Okumak Bu Kadar Mı Zor? Neden Sıkıcı Geliyor? Neden Gereksiz Görülüyor?

0

Toplumda okuma alışkanlığının azalması, yalnızca bireysel bir tercih meselesi değil, aynı zamanda sosyokültürel ve eğitimsel birçok faktörün etkisi altında gelişen bir durumdur. Okuma eylemi, bazı kişiler için gereksiz, zaman kaybı ya da boş bir iş olarak görülmekte; bu algı, toplum genelinde okuma alışkanlığının yaygınlaşmasını zorlaştırmaktadır. Peki, insanlar neden okumaktan kaçınır hale geldi? Bu yazıda okumanın neden sıkıcı, gereksiz ya da anlamsız görüldüğünü derinlemesine inceleyerek, eğitim ve cahillik gibi faktörlerin bu duruma nasıl etki ettiğini ele alacağız.
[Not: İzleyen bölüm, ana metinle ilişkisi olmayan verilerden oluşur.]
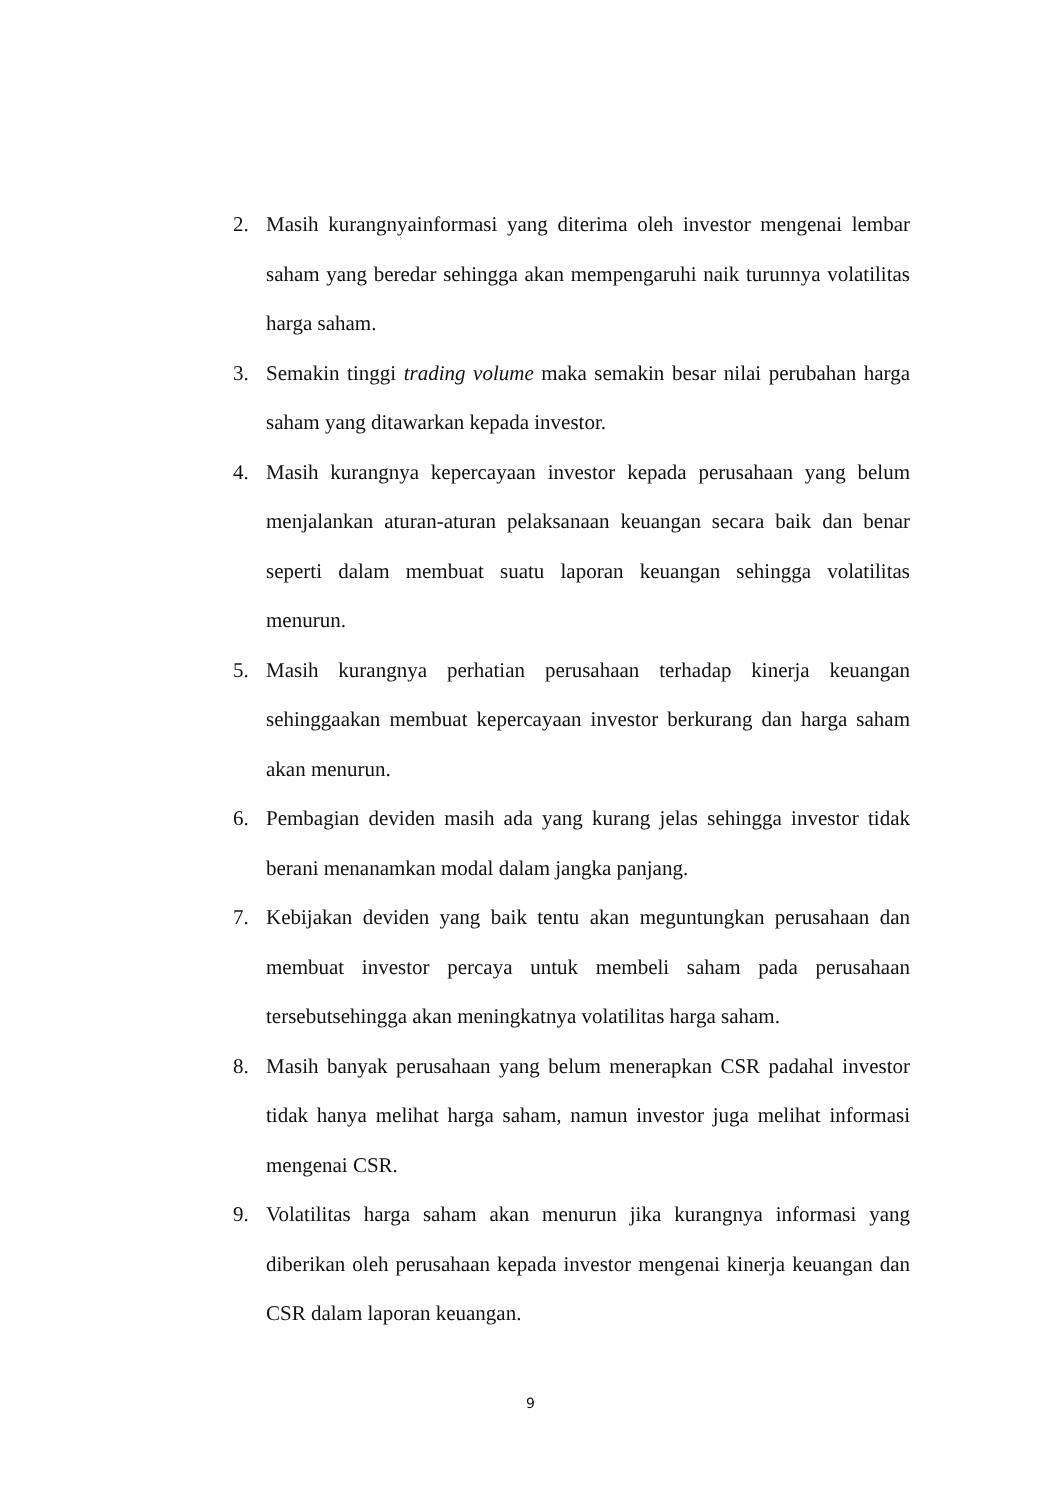2. Masih kurangnyainformasi yang diterima oleh investor mengenai lembar saham yang beredar sehingga akan mempengaruhi naik turunnya volatilitas harga saham.
3. Semakin tinggi trading volume maka semakin besar nilai perubahan harga saham yang ditawarkan kepada investor.
4. Masih kurangnya kepercayaan investor kepada perusahaan yang belum menjalankan aturan-aturan pelaksanaan keuangan secara baik dan benar seperti dalam membuat suatu laporan keuangan sehingga volatilitas menurun.
5. Masih kurangnya perhatian perusahaan terhadap kinerja keuangan sehinggaakan membuat kepercayaan investor berkurang dan harga saham akan menurun.
6. Pembagian deviden masih ada yang kurang jelas sehingga investor tidak berani menanamkan modal dalam jangka panjang.
7. Kebijakan deviden yang baik tentu akan meguntungkan perusahaan dan membuat investor percaya untuk membeli saham pada perusahaan tersebutsehingga akan meningkatnya volatilitas harga saham.
8. Masih banyak perusahaan yang belum menerapkan CSR padahal investor tidak hanya melihat harga saham, namun investor juga melihat informasi mengenai CSR.
9. Volatilitas harga saham akan menurun jika kurangnya informasi yang diberikan oleh perusahaan kepada investor mengenai kinerja keuangan dan CSR dalam laporan keuangan.
9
  1. Okumanın Gereksiz Görülmesi
    Birçok kişi, okumayı bir bilgi edinme yolu olarak değil, vakit kaybı olarak görmektedir. Özellikle günümüzde bilgiye hızla erişilebilen bir çağda, insanlar kitap okumak yerine kısa makaleler, bloglar, özetler ve hatta sosyal medya gönderileri aracılığıyla bilgi edinmeyi tercih etmektedir. Bu hızlı bilgi edinme imkanı, kitap okumanın gereksiz bir eylem olarak algılanmasına yol açmıştır. "Zaten internet var, her şeyin cevabını birkaç saniyede bulabiliyoruz, neden uzun uzun kitap okuyayım?" düşüncesi, bu algıyı besler. Halbuki okuma, yalnızca bilgi edinmek için değil, derin düşünme ve eleştirel bakış açısı geliştirme açısından da gereklidir.
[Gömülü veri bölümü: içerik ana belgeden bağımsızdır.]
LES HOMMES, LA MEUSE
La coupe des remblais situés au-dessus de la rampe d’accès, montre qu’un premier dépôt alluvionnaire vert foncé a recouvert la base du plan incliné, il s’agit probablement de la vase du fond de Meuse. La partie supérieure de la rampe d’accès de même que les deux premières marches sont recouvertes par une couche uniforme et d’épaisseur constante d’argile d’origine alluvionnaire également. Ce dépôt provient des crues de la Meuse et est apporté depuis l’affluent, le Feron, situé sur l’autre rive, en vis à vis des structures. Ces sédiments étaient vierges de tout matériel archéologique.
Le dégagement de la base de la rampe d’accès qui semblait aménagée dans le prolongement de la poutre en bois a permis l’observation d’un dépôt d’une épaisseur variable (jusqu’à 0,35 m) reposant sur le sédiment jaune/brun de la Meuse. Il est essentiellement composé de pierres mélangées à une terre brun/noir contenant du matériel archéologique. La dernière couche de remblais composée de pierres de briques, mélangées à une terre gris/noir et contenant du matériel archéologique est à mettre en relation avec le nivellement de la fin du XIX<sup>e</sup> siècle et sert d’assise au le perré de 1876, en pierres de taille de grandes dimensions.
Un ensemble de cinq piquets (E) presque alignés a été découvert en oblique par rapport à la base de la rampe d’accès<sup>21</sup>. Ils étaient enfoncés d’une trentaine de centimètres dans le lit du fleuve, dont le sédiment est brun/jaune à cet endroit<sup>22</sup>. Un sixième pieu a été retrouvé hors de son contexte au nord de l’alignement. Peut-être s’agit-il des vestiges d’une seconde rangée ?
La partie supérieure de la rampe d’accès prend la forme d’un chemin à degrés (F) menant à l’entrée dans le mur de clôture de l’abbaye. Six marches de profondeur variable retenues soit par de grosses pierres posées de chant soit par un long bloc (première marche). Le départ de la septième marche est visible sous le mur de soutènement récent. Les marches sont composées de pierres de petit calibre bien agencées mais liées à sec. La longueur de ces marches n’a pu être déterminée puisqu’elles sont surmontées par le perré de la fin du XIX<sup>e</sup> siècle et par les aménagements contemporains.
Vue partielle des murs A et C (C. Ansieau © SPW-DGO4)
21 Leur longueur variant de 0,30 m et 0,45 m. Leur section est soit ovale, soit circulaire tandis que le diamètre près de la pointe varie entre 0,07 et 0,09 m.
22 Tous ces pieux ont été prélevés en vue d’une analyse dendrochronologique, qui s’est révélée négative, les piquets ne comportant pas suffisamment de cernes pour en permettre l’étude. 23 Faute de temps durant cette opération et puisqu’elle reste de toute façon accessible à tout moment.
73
Okumanın gereksiz görülmesinin bir diğer nedeni, bazı kesimlerin kitabı hayatın pratik sorunlarına çözüm üreten bir araç olarak görmemesidir. Özellikle toplumun daha pragmatik kesimlerinde kitaplar, maddi ya da somut bir fayda sağlamadıkları gerekçesiyle değerli görülmezler. Bu kişiler için okumak, günlük hayatta hemen sonuç alınamayacak, dolayısıyla gereksiz bir uğraş olarak değerlendirilir.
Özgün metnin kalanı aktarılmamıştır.